Reproduce the records exactly, but not the pictures.

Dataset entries
┌──
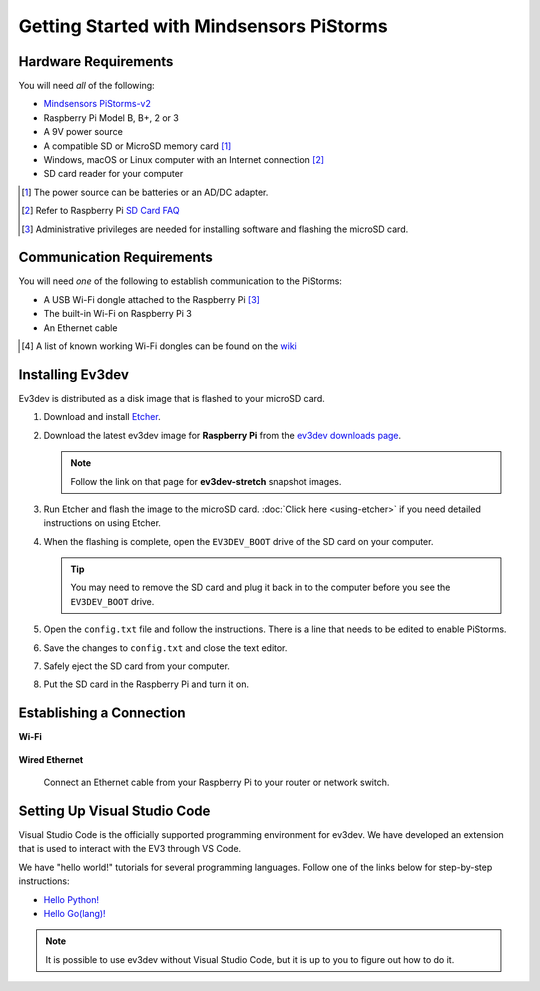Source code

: =========================================
Getting Started with Mindsensors PiStorms
=========================================


Hardware Requirements
=====================

You will need *all* of the following:

* `Mindsensors PiStorms-v2 <http://www.mindsensors.com/stem-with-robotics/13-pistorms-v2-base-kit-raspberry-pi-brain-for-lego-robot>`_
* Raspberry Pi Model B, B+, 2 or 3
* A 9V power source
* A compatible SD or MicroSD memory card [#]_
* Windows, macOS or Linux computer with an Internet connection [#]_
* SD card reader for your computer

.. [#] The power source can be batteries or an AD/DC adapter.
.. [#] Refer to Raspberry Pi `SD Card FAQ <https://www.raspberrypi.org/help/faqs/#topSdCards>`_
.. [#] Administrative privileges are needed for installing software and
   flashing the microSD card.


Communication Requirements
==========================

You will need *one* of the following to establish communication to the PiStorms:

* A USB Wi-Fi dongle attached to the Raspberry Pi [#]_
* The built-in Wi-Fi on Raspberry Pi 3
* An Ethernet cable

.. [#] A list of known working Wi-Fi dongles can be found on the
   `wiki <https://github.com/ev3dev/ev3dev/wiki/USB-Wi-Fi-Dongles>`_


Installing Ev3dev
=================

Ev3dev is distributed as a disk image that is flashed to your microSD card.

1. Download and install `Etcher <https://etcher.io/>`_.
2. Download the latest ev3dev image for **Raspberry Pi** from the
   `ev3dev downloads page <http://www.ev3dev.org/downloads>`_.

   .. note:: Follow the link on that page for **ev3dev-stretch** snapshot images.

3. Run Etcher and flash the image to the microSD card. :doc:`Click here <using-etcher>`
   if you need detailed instructions on using Etcher.

4. When the flashing is complete, open the ``EV3DEV_BOOT`` drive of the SD card
   on your computer.

   .. tip:: You may need to remove the SD card and plug it back in to the computer
      before you see the ``EV3DEV_BOOT`` drive.

5. Open the ``config.txt`` file and follow the instructions. There is a line
   that needs to be edited to enable PiStorms.

6. Save the changes to ``config.txt`` and close the text editor.

7. Safely eject the SD card from your computer.

8. Put the SD card in the Raspberry Pi and turn it on.


Establishing a Connection
=========================

**Wi-Fi**

  .. todo:: Link to BrickMan docs on how to setup Wi-Fi.

**Wired Ethernet**

  Connect an Ethernet cable from your Raspberry Pi to your router or network
  switch.


Setting Up Visual Studio Code
=============================

Visual Studio Code is the officially supported programming environment for ev3dev.
We have developed an extension that is used to interact with the EV3 through
VS Code.

.. todo:: May want a link to detailed instructions on installing VS Code and git.

We have "hello world!" tutorials for several programming languages. Follow one
of the links below for step-by-step instructions:

* `Hello Python! <https://github.com/ev3dev/vscode-hello-python#readme>`_
* `Hello Go(lang)! <https://github.com/ev3dev/vscode-hello-go#readme>`_

.. note:: It is possible to use ev3dev without Visual Studio Code, but it
   is up to you to figure out how to do it.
└──
Exercise answer -
Source code

: =========================================
Getting Started with Mindsensors PiStorms
=========================================


Hardware Requirements
=====================

You will need *all* of the following:

* `Mindsensors PiStorms-v2 <http://www.mindsensors.com/stem-with-robotics/13-pistorms-v2-base-kit-raspberry-pi-brain-for-lego-robot>`_
* Raspberry Pi Model B, B+, 2 or 3
* A 9V power source
* A compatible SD or MicroSD memory card [#]_
* Windows, macOS or Linux computer with an Internet connection [#]_
* SD card reader for your computer

.. [#] The power source can be batteries or an AD/DC adapter.
.. [#] Refer to Raspberry Pi `SD Card FAQ <https://www.raspberrypi.org/help/faqs/#topSdCards>`_
.. [#] Administrative privileges are needed for installing software and
   flashing the microSD card.


Communication Requirements
==========================

You will need *one* of the following to establish communication to the PiStorms:

* A USB Wi-Fi dongle attached to the Raspberry Pi [#]_
* The built-in Wi-Fi on Raspberry Pi 3
* An Ethernet cable

.. [#] A list of known working Wi-Fi dongles can be found on the
   `wiki <https://github.com/ev3dev/ev3dev/wiki/USB-Wi-Fi-Dongles>`_


Installing Ev3dev
=================

Ev3dev is distributed as a disk image that is flashed to your microSD card.

1. Download and install `Etcher <https://etcher.io/>`_.
2. Download the latest ev3dev image for **Raspberry Pi** from the
   `ev3dev downloads page <http://www.ev3dev.org/downloads>`_.

   .. note:: Follow the link on that page for **ev3dev-stretch** snapshot images.

3. Run Etcher and flash the image to the microSD card. :doc:`Click here <using-etcher>`
   if you need detailed instructions on using Etcher.

4. When the flashing is complete, open the ``EV3DEV_BOOT`` drive of the SD card
   on your computer.

   .. tip:: You may need to remove the SD card and plug it back in to the computer
      before you see the ``EV3DEV_BOOT`` drive.

5. Open the ``config.txt`` file and follow the instructions. There is a line
   that needs to be edited to enable PiStorms.

6. Save the changes to ``config.txt`` and close the text editor.

7. Safely eject the SD card from your computer.

8. Put the SD card in the Raspberry Pi and turn it on.


Establishing a Connection
=========================

**Wi-Fi**

  .. todo:: Link to BrickMan docs on how to setup Wi-Fi.

**Wired Ethernet**

  Connect an Ethernet cable from your Raspberry Pi to your router or network
  switch.


Setting Up Visual Studio Code
=============================

Visual Studio Code is the officially supported programming environment for ev3dev.
We have developed an extension that is used to interact with the EV3 through
VS Code.

.. todo:: May want a link to detailed instructions on installing VS Code and git.

We have "hello world!" tutorials for several programming languages. Follow one
of the links below for step-by-step instructions:

* `Hello Python! <https://github.com/ev3dev/vscode-hello-python#readme>`_
* `Hello Go(lang)! <https://github.com/ev3dev/vscode-hello-go#readme>`_

.. note:: It is possible to use ev3dev without Visual Studio Code, but it
   is up to you to figure out how to do it.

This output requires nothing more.